Business

High Court: Vague law may free Conrad Black

Conrad Black’s ego could swell even larger if he succeeds as the convict who opened the cells of some of the most notorious white-collar criminals jailed in the past decade.

The imprisoned former publisher, who still sits in the British House of Lords, stands to have his conviction for looting $6.1 million from his collapsed company tossed by the US Supreme Court.

The high court yesterday agreed to review his conviction, as well as the convictions of two other white-collar criminals, on the grounds that a single-sentence law hastily added by Congress to the stronger antitrust statutes is unconstitutional.

In arguments yesterday, the high court hammered for an hour at vagueness in the law, raising prospects it might shoot down the section when its review is completed in about eight months.

Justice Stephen Breyer chided one government lawyer, who pressed to keep Black behind bars, that of the 150 million workers in the US “I think possibly 140 million of them would flunk your test” of the law.

Black, 65, who has long boasted he would beat the system, was able to focus on the law’s narrow flaw, which said “failure to deliver honest services” is a felony, without offering any definitions of “honest services,” said legal experts.
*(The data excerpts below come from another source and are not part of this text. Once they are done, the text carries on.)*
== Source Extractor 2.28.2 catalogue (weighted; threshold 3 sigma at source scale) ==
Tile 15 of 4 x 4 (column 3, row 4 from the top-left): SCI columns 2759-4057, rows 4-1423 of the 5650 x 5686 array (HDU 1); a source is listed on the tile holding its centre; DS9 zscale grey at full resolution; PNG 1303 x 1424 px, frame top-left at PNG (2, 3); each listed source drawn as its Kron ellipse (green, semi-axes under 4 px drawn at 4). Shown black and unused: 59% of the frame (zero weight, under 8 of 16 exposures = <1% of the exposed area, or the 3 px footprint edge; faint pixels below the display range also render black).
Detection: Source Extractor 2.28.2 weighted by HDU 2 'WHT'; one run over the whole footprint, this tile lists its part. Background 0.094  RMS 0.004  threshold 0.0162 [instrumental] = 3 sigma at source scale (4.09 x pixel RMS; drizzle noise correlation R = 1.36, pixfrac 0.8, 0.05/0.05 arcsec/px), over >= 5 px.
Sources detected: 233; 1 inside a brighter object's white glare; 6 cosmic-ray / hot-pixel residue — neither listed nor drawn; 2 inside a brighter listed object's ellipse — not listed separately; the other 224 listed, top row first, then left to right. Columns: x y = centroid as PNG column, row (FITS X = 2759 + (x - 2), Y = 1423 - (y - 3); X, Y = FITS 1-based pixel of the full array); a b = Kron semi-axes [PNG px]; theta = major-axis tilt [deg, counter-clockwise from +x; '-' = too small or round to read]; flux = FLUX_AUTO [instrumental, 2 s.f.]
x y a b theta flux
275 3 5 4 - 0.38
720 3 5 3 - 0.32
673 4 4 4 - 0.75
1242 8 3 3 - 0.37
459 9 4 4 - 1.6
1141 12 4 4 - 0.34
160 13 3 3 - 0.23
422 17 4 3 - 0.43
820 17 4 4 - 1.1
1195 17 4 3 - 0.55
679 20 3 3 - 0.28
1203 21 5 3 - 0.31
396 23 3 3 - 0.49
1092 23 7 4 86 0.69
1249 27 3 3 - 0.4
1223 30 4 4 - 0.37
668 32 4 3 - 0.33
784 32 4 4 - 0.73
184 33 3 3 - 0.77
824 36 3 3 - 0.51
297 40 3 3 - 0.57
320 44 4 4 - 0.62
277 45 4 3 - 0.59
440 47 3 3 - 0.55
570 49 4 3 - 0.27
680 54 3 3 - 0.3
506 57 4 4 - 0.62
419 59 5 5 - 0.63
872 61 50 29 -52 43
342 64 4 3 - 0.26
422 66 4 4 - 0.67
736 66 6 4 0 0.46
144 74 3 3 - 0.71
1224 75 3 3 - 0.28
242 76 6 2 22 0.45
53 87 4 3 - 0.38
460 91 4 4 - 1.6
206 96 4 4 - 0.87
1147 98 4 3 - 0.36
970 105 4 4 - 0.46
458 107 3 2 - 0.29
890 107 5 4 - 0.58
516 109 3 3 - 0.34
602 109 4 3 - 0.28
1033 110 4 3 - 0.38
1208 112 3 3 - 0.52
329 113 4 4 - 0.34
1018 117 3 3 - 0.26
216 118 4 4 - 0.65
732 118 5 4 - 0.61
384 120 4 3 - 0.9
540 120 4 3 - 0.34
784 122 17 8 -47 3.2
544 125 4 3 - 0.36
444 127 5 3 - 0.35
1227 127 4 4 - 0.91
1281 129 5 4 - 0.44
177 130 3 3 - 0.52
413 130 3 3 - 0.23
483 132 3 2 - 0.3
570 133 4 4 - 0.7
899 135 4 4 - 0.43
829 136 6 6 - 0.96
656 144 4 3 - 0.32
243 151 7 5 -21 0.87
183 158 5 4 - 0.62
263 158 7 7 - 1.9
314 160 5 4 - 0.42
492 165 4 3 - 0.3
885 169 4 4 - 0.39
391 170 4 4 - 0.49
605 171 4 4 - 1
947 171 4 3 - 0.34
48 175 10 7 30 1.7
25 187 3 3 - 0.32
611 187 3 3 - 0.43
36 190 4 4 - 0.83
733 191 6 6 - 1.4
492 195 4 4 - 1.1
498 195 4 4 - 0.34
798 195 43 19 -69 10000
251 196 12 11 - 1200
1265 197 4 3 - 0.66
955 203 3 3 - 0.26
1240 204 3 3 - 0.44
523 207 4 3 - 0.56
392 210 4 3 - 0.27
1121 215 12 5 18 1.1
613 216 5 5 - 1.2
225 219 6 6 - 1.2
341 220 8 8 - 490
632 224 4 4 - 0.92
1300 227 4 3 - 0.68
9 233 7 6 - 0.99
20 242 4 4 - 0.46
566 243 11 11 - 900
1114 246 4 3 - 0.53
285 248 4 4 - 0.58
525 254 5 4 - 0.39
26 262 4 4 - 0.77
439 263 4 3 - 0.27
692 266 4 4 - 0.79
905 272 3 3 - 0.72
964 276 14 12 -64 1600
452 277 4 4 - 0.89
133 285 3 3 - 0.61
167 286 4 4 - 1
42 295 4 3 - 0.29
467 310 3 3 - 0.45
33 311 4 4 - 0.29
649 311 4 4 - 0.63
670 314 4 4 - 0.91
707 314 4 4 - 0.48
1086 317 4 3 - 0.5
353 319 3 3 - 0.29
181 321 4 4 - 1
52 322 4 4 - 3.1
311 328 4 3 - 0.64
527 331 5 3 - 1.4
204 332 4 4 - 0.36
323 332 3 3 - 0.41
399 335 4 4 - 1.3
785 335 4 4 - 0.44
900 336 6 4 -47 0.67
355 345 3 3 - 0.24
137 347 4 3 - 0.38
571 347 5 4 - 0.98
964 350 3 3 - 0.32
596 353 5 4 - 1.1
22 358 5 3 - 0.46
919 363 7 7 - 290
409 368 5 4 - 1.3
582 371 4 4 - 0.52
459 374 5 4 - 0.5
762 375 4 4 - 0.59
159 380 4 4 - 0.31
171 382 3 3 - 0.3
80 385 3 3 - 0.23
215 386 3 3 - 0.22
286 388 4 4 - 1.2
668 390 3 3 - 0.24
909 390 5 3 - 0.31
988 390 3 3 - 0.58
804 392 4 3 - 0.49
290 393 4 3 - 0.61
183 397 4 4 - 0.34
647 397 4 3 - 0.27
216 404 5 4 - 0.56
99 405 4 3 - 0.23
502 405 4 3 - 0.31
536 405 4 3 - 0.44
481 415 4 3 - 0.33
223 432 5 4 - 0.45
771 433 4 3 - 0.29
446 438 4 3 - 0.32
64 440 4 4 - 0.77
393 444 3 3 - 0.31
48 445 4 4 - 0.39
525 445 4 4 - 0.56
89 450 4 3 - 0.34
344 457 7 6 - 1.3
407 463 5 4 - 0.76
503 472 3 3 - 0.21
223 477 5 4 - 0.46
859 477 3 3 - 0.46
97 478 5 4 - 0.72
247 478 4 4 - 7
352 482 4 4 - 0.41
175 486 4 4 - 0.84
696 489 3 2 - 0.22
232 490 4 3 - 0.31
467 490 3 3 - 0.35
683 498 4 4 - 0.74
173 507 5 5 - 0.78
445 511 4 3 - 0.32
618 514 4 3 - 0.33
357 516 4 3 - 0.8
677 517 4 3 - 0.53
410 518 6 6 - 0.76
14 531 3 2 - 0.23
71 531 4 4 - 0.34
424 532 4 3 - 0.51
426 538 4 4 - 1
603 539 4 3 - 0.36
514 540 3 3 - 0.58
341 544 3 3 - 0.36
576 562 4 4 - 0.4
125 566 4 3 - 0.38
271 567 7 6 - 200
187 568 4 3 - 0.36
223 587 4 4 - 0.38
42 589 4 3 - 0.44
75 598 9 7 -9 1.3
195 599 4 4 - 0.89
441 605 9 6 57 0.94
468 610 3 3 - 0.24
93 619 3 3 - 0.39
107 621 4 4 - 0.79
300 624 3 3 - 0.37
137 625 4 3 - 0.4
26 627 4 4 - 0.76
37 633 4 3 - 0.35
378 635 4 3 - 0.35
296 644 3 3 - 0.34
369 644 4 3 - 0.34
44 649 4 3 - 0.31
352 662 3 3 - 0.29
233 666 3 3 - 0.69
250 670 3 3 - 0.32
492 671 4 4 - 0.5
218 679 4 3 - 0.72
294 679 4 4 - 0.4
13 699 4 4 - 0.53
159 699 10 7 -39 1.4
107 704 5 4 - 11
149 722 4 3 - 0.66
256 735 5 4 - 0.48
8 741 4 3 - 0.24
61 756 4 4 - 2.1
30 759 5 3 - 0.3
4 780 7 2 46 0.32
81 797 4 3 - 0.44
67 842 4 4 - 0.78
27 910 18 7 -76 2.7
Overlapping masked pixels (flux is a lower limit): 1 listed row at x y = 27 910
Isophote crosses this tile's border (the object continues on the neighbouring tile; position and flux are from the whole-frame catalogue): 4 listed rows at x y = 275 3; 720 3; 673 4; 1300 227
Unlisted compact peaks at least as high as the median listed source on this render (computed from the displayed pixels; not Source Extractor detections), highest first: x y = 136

The narrow law was tagged onto statutes in 1988 at the height of Wall Street’s insider-trading and junk-bond scandals, and was used in Enron prosecutions it the late 1990s.

Black, who’s served barely two years of a 6½-year sentence, and two of his executives were convicted in 2007 of stealing $6.1 million from Hollinger, a newspaper publisher he controlled.

The Supreme Court’s ruling could also set free Enron’s former CEO Jeffrey Skilling, who’s served three years of a 24-year sentence. He’s also submitting papers to fight the “honest services” clause.